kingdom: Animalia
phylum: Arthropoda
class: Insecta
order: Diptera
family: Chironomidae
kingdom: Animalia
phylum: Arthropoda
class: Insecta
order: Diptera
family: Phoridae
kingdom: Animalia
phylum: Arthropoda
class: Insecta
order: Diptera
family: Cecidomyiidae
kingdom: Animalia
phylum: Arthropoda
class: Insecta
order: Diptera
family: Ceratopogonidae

* * *

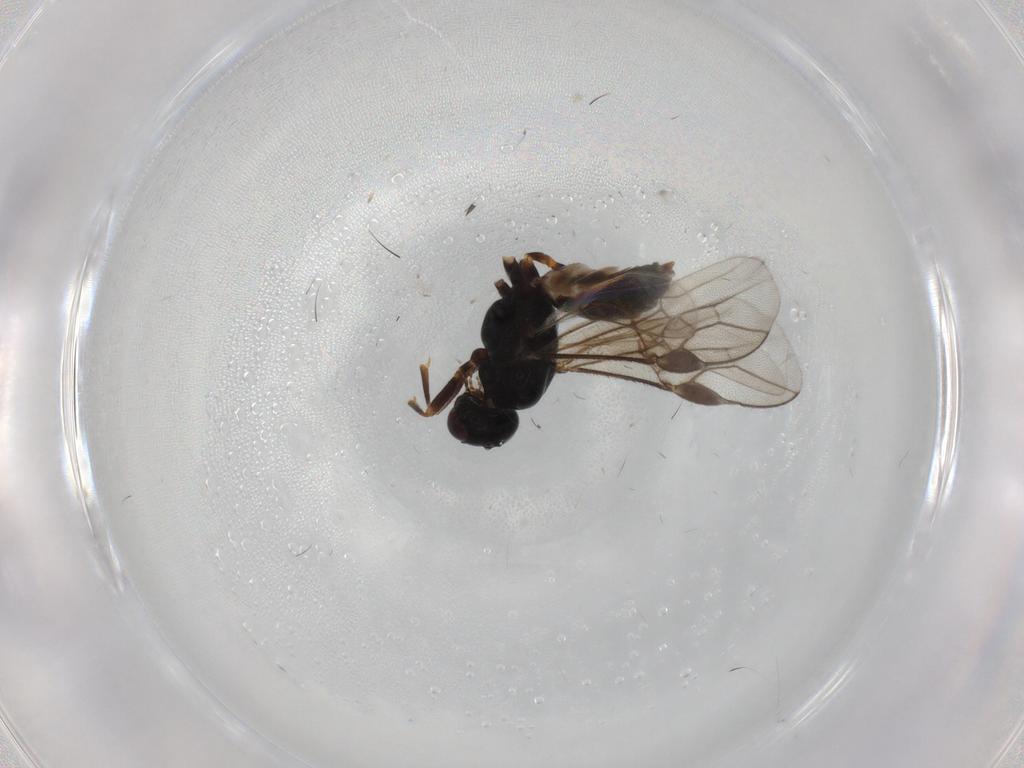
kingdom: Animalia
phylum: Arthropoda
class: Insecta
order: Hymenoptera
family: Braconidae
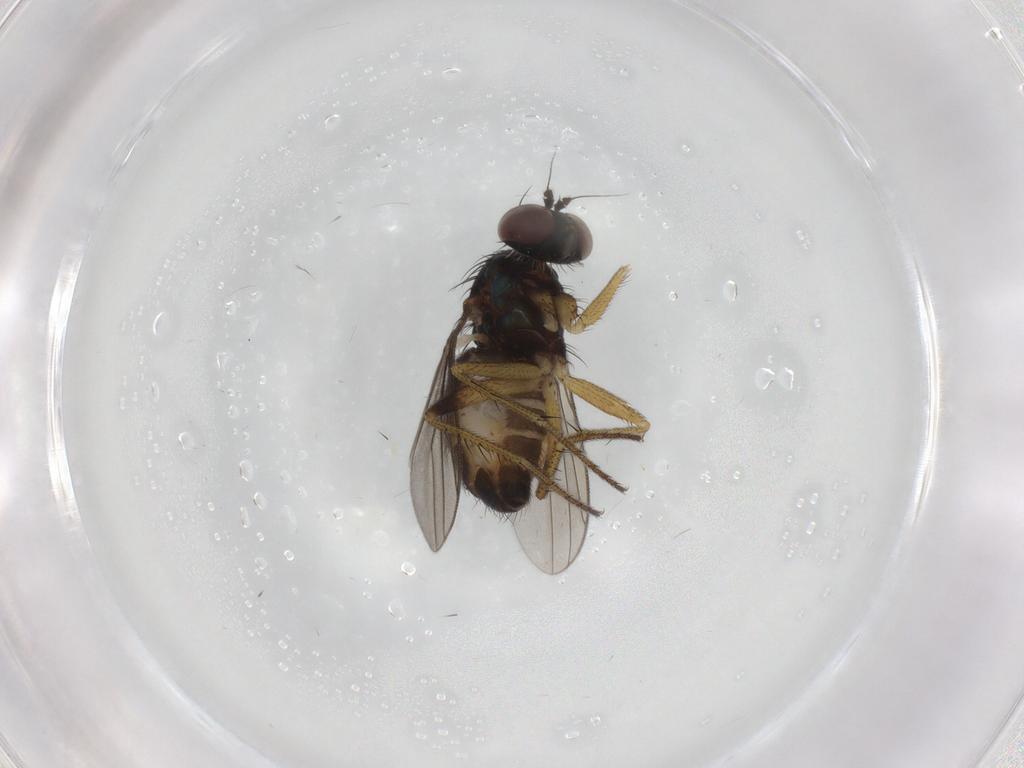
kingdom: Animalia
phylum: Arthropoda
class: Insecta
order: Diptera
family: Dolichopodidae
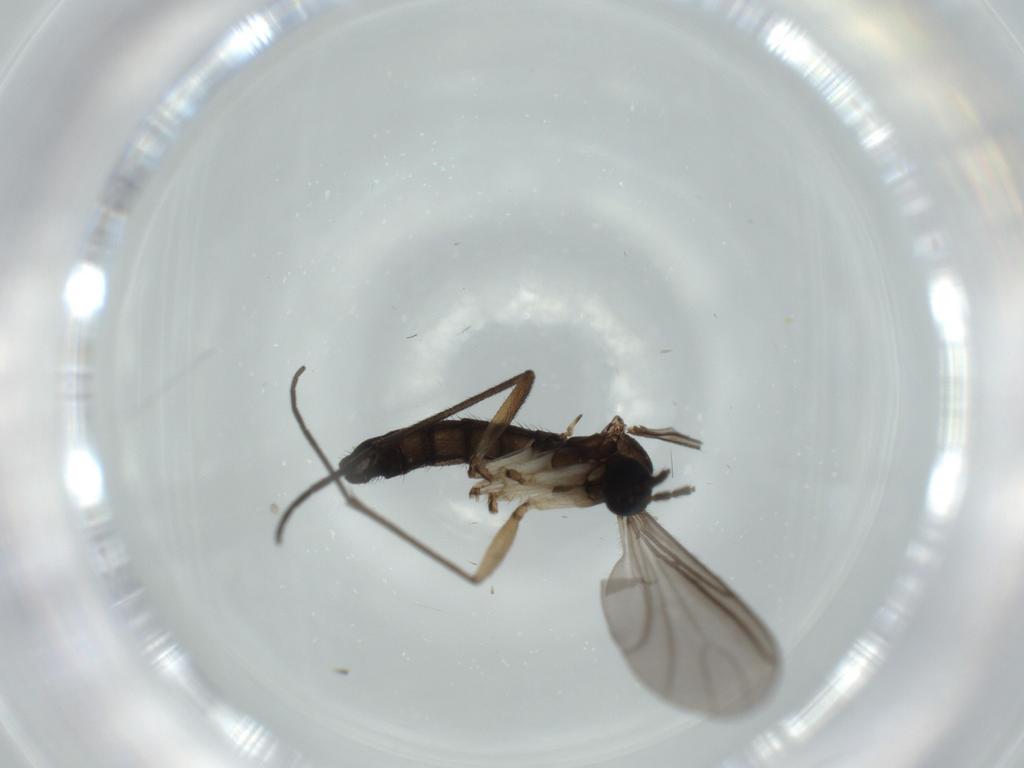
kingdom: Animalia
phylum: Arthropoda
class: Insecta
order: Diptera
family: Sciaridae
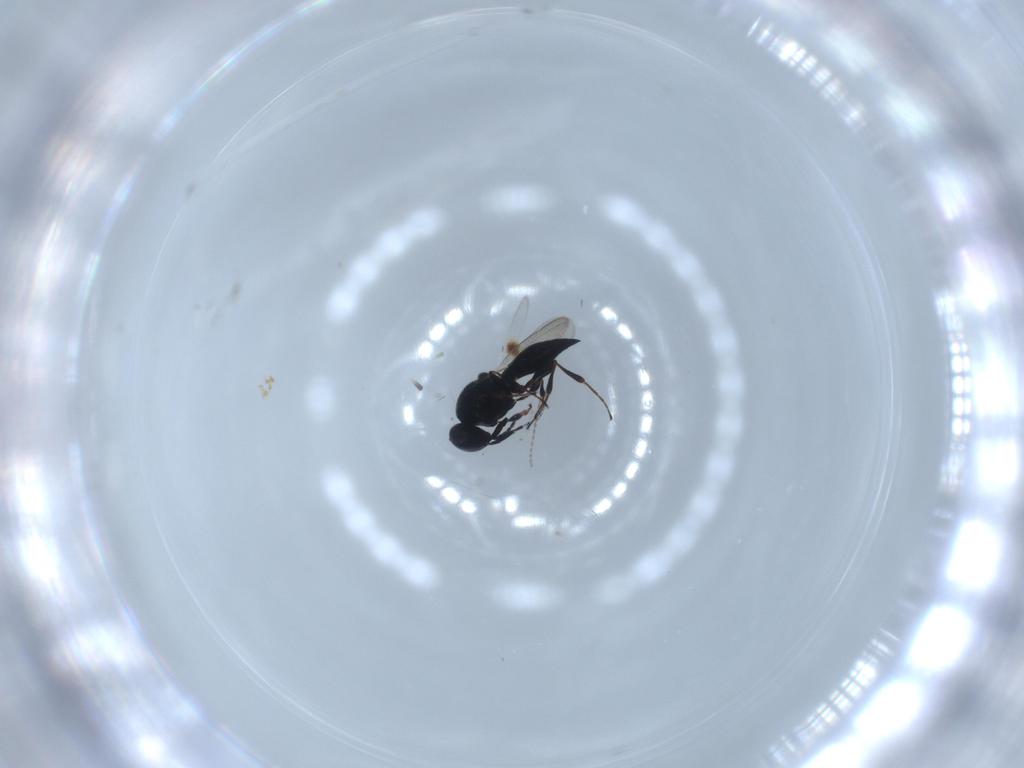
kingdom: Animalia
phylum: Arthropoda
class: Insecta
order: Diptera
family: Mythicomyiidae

* * *

Format the stretch of items from the line containing "family: Dolichopodidae" through the line containing "family: Mythicomyiidae", both included, as a two-column CSV headed rank and name. Give one row per labeled line, with each value in its own quoted field and any line breaks turned into spaces, and leave the pictures out.

rank,name
"family:","Dolichopodidae"
"kingdom:","Animalia"
"phylum:","Arthropoda"
"class:","Insecta"
"order:","Diptera"
"family:","Sciaridae"
"kingdom:","Animalia"
"phylum:","Arthropoda"
"class:","Insecta"
"order:","Diptera"
"family:","Mythicomyiidae"